Work instruction ::
From the data below, please reproduce exactly everything from the line that contains "86: (681, 278)" down to the line that contains "145: (669, 274)", with both ends included.

Data supplied ::
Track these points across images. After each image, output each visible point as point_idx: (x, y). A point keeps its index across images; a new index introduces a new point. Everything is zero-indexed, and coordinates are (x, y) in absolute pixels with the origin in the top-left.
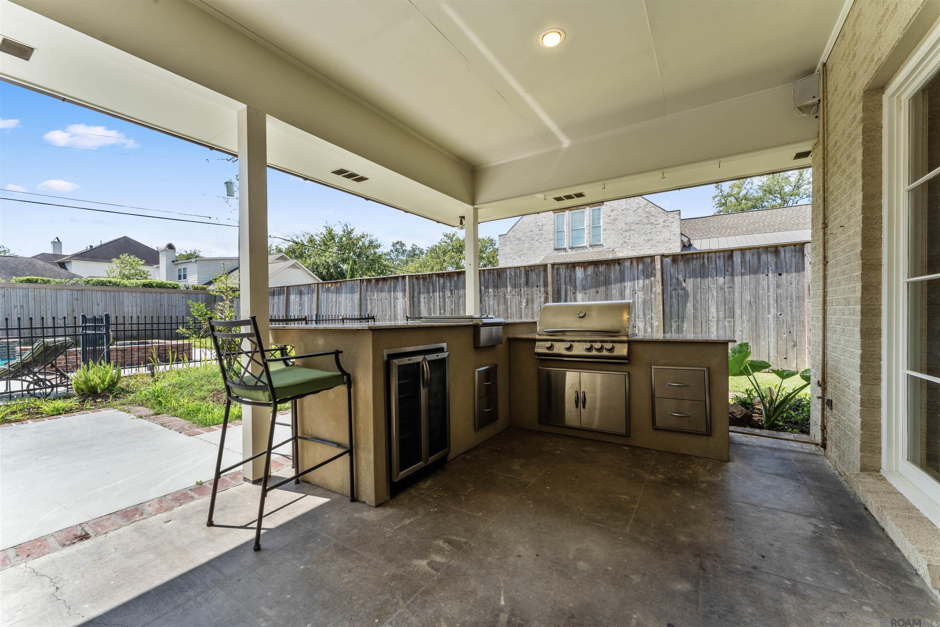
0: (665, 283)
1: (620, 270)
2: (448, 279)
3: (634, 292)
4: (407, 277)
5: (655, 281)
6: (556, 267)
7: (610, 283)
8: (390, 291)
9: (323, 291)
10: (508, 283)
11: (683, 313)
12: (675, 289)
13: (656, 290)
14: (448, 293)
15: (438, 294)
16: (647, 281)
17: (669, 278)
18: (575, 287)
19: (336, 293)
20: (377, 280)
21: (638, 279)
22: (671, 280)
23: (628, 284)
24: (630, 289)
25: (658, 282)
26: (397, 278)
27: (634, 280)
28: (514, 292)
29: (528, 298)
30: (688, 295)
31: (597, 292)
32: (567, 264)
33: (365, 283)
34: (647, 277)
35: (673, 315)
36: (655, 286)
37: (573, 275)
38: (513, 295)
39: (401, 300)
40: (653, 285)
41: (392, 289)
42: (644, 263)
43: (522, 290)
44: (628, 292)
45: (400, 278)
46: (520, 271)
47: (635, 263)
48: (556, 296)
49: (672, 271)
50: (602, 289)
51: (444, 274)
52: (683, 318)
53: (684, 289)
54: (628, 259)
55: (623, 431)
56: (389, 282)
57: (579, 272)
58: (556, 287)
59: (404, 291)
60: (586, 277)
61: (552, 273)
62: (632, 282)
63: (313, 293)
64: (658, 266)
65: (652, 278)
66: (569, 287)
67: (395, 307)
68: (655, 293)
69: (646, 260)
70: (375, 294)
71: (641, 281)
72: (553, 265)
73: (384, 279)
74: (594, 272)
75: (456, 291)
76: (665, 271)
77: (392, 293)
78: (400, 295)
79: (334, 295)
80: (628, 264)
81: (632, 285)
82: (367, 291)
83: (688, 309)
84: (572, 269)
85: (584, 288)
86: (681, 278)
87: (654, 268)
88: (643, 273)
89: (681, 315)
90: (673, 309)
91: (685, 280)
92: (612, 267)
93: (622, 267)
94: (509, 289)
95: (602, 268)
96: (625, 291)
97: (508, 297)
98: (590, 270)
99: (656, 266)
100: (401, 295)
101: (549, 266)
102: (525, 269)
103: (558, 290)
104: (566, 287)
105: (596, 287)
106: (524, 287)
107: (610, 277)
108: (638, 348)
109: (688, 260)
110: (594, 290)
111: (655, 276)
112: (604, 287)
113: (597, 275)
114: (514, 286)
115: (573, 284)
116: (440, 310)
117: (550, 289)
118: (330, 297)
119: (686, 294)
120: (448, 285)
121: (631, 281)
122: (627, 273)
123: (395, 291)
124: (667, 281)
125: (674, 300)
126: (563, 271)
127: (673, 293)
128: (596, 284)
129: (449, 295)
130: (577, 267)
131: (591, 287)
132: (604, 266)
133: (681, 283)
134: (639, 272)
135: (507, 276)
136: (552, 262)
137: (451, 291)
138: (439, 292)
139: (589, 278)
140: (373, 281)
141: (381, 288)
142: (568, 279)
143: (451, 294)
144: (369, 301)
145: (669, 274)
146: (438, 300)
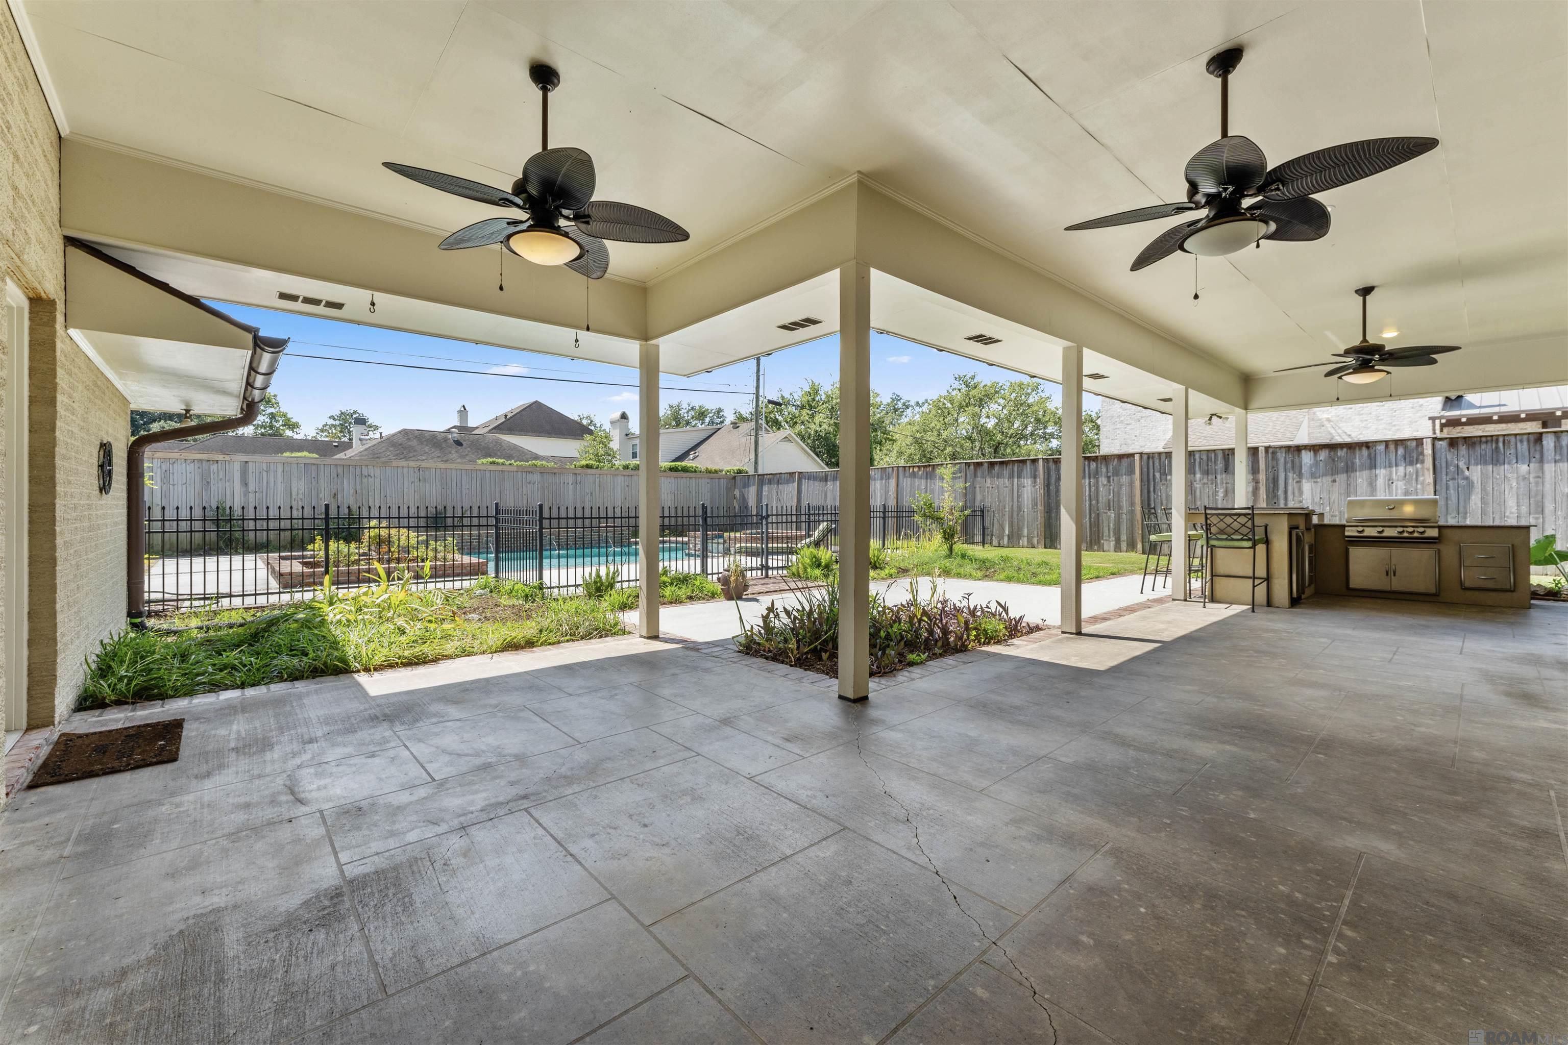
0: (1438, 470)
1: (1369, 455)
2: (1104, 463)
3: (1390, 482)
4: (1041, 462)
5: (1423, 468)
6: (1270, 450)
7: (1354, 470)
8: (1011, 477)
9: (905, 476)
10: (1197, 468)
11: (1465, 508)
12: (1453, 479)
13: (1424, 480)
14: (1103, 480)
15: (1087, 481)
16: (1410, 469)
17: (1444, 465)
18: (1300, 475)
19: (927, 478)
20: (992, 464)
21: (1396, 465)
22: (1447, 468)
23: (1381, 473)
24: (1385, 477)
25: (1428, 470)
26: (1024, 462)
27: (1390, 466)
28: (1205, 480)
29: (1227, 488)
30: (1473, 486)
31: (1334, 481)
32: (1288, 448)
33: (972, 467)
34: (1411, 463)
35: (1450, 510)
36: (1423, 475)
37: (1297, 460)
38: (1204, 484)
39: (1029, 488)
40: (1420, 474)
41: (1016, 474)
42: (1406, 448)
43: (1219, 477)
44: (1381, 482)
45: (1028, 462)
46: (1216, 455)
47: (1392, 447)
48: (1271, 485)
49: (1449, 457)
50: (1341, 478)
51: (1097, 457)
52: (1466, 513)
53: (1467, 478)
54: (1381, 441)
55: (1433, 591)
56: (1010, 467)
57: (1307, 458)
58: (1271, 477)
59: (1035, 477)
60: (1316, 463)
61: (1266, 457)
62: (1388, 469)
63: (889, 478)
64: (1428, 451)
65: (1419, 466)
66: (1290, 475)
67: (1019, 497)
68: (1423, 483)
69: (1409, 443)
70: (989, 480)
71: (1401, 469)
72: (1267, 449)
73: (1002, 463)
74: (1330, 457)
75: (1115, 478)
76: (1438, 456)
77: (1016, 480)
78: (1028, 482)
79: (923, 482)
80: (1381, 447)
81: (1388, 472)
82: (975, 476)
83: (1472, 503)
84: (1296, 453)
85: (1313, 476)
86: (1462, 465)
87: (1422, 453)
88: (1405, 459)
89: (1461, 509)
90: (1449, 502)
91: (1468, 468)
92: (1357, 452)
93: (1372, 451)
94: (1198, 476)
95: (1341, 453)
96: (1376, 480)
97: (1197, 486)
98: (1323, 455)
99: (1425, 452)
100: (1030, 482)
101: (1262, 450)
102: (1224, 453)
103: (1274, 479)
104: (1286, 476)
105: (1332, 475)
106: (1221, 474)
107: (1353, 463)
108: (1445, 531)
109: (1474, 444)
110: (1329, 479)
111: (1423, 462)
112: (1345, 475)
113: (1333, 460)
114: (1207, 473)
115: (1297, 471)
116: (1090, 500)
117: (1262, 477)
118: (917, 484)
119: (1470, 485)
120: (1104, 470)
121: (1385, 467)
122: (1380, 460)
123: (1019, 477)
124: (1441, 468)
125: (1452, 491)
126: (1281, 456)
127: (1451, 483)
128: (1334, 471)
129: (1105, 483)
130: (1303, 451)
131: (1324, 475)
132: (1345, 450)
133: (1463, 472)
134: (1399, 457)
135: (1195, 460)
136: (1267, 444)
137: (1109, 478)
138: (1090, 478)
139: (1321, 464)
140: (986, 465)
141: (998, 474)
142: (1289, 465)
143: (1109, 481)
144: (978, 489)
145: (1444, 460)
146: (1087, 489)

* * *

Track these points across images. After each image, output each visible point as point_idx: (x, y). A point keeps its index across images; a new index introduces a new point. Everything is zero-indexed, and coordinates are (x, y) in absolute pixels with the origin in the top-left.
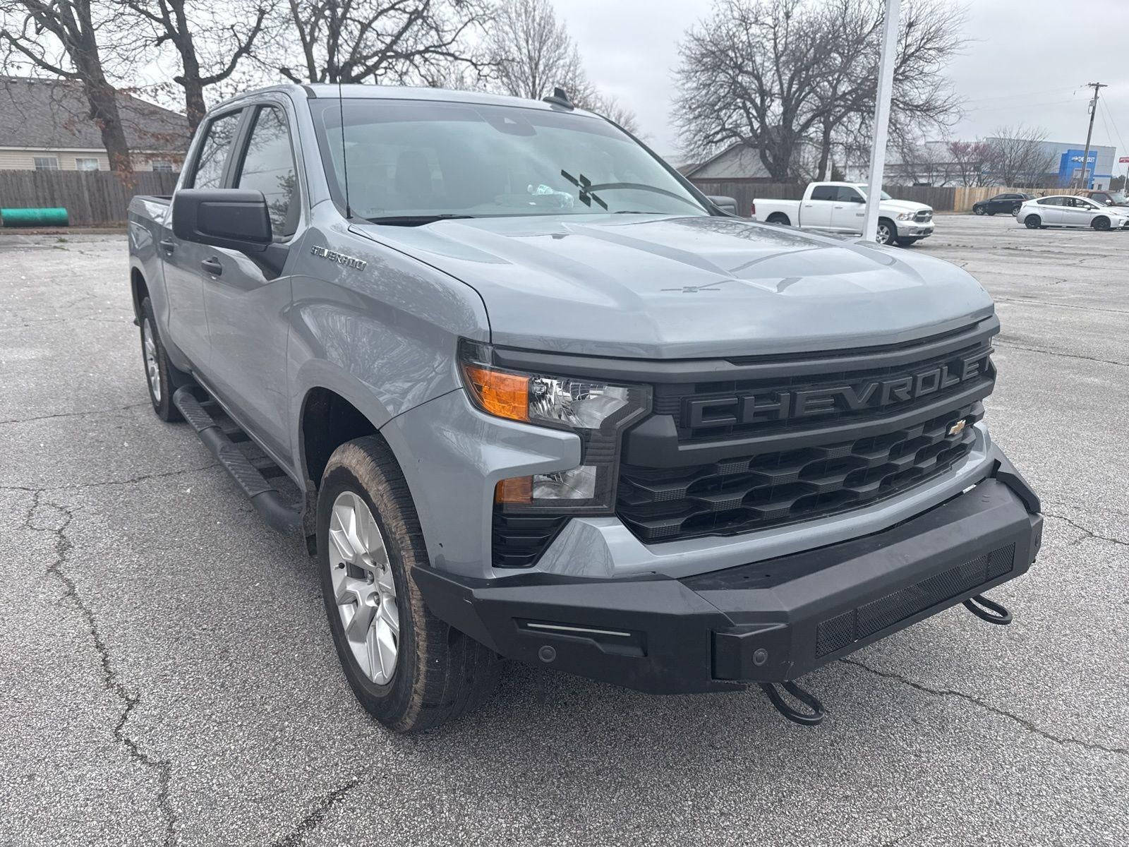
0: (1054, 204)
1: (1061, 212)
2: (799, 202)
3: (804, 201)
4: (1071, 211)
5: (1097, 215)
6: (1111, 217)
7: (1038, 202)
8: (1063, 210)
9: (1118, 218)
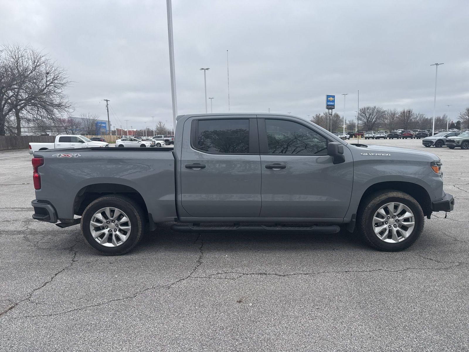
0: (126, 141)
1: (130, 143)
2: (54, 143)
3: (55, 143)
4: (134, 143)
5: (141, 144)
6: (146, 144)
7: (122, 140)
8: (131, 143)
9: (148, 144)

...

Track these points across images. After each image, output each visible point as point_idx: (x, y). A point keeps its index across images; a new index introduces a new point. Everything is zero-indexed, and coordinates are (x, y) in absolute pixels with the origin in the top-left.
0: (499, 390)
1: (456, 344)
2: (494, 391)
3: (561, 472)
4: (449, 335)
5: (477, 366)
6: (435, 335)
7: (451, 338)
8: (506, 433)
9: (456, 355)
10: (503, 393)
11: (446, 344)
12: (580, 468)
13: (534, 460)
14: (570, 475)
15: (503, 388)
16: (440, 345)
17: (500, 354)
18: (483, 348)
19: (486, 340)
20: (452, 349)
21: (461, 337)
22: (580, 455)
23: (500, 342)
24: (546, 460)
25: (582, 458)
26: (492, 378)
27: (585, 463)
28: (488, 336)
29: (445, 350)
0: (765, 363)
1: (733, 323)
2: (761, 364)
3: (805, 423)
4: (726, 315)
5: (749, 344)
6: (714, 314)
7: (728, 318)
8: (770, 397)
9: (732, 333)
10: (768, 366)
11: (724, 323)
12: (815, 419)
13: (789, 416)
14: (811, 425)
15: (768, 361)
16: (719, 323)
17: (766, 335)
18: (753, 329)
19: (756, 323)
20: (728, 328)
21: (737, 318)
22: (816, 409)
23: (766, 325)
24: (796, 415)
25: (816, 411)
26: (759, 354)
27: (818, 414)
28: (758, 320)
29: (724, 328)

Completed exercise ::
86: (681, 278)
87: (654, 268)
88: (643, 273)
89: (681, 315)
90: (673, 309)
91: (685, 280)
92: (612, 267)
93: (622, 267)
94: (509, 289)
95: (602, 268)
96: (625, 291)
97: (508, 297)
98: (590, 270)
99: (656, 266)
100: (401, 295)
101: (549, 266)
102: (525, 269)
103: (558, 290)
104: (566, 287)
105: (596, 287)
106: (524, 287)
107: (610, 277)
108: (638, 348)
109: (688, 260)
110: (594, 290)
111: (655, 276)
112: (604, 287)
113: (597, 275)
114: (514, 286)
115: (573, 284)
116: (440, 310)
117: (550, 289)
118: (330, 297)
119: (686, 294)
120: (448, 285)
121: (631, 281)
122: (627, 273)
123: (395, 291)
124: (667, 281)
125: (674, 300)
126: (563, 271)
127: (673, 293)
128: (596, 284)
129: (449, 295)
130: (577, 267)
131: (591, 287)
132: (604, 266)
133: (681, 283)
134: (639, 272)
135: (507, 276)
136: (552, 262)
137: (451, 291)
138: (439, 292)
139: (589, 278)
140: (373, 281)
141: (381, 288)
142: (568, 279)
143: (451, 294)
144: (369, 301)
145: (669, 274)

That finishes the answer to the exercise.